Si auspica che il legislatore voglia superare tale palese iniquità con un intervento di carattere sistematico e strutturale disponendo l’abrogazione dell’art.5 D.Lgs. n.38/2000 e la modifica dell’art. 4, comma 1, n. 1, D.P.R. n.1124/1965, aggiungendo dopo le parole «opera manuale retribuita» le parole «o prestano attività lavorativa coordinata e continuativa».
Con l’abrogazione dell’art.5 D.Lgs. n.38/2000 verrebbe anche eliminato il regime contributivo dallo stesso dettato, in forza del quale un terzo del relativo onere è attualmente posto a carico del lavoratore.
Si sottolinea, infine, che la paventata iniqua discriminazione non sarebbe evitata neppure laddove fosse approvata la proposta di equiparare gli operatori sanitari che abbiano contratto o contrarranno l’infezione da coronavirus alle vittime del dovere.
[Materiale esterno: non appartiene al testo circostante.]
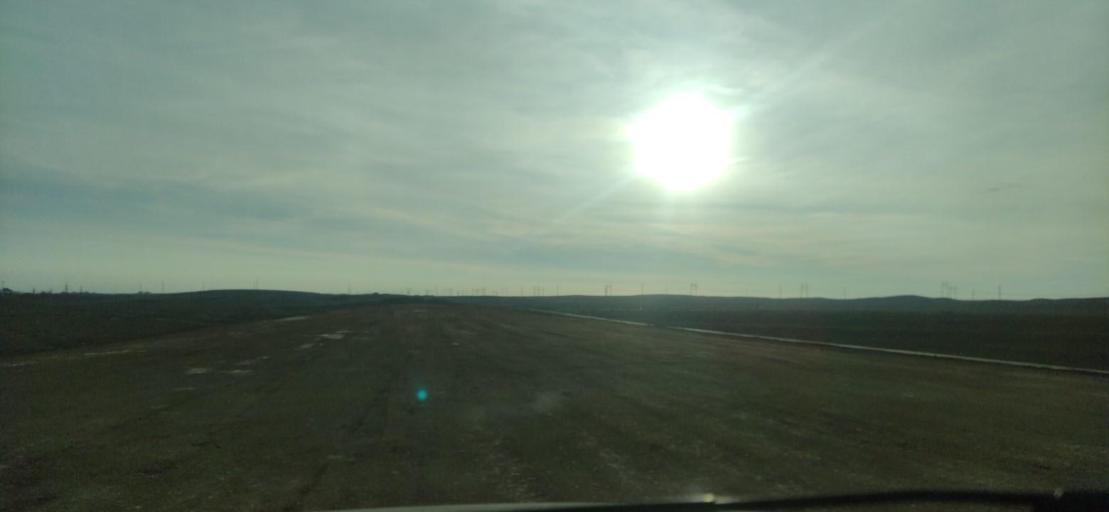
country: KZ
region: Qaraghandy
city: Saryshaghan
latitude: 46.1366
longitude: 73.6037
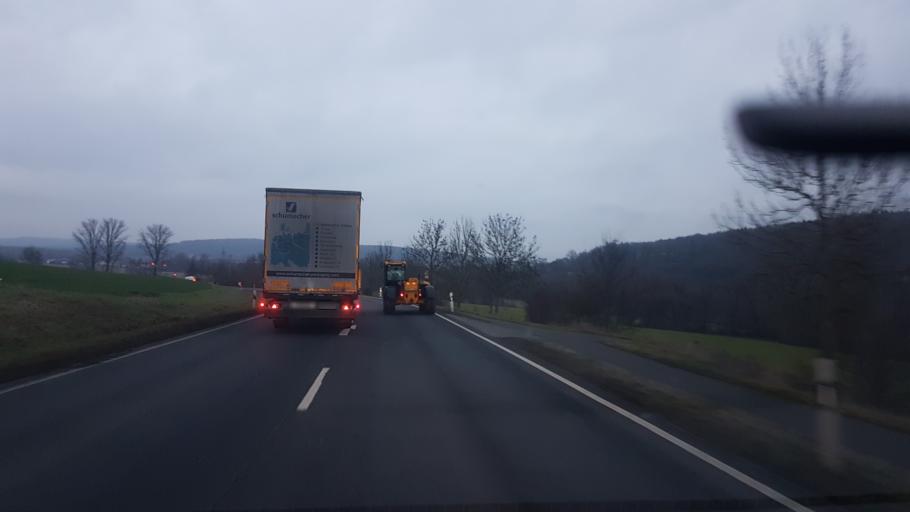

Ciò non soltanto perché la speciale elargizione prevista dalla vigente legislazione in favore delle vittime del dovere offre una tutela molto meno intensa di quella contro gli infortuni e le malattie professionali.
Occorre anche considerare che detta elargizione si fonda su presupposti e risponde a finalità diversi da quelli posti a base della tutela antinfortunistica, sicché è con quest’ultima cumulabile.
Permarrebbe, pertanto, la disparità di trattamento tra gli operatori sanitari titolari di un rapporto di lavoro subordinato, che avrebbero legittimamente diritto ad ambedue le tutele, e quelli che, in ragione di una diversa qualificazione giuridica del rapporto, avrebbero diritto esclusivamente alla speciale elargizione prevista per le vittime del dovere.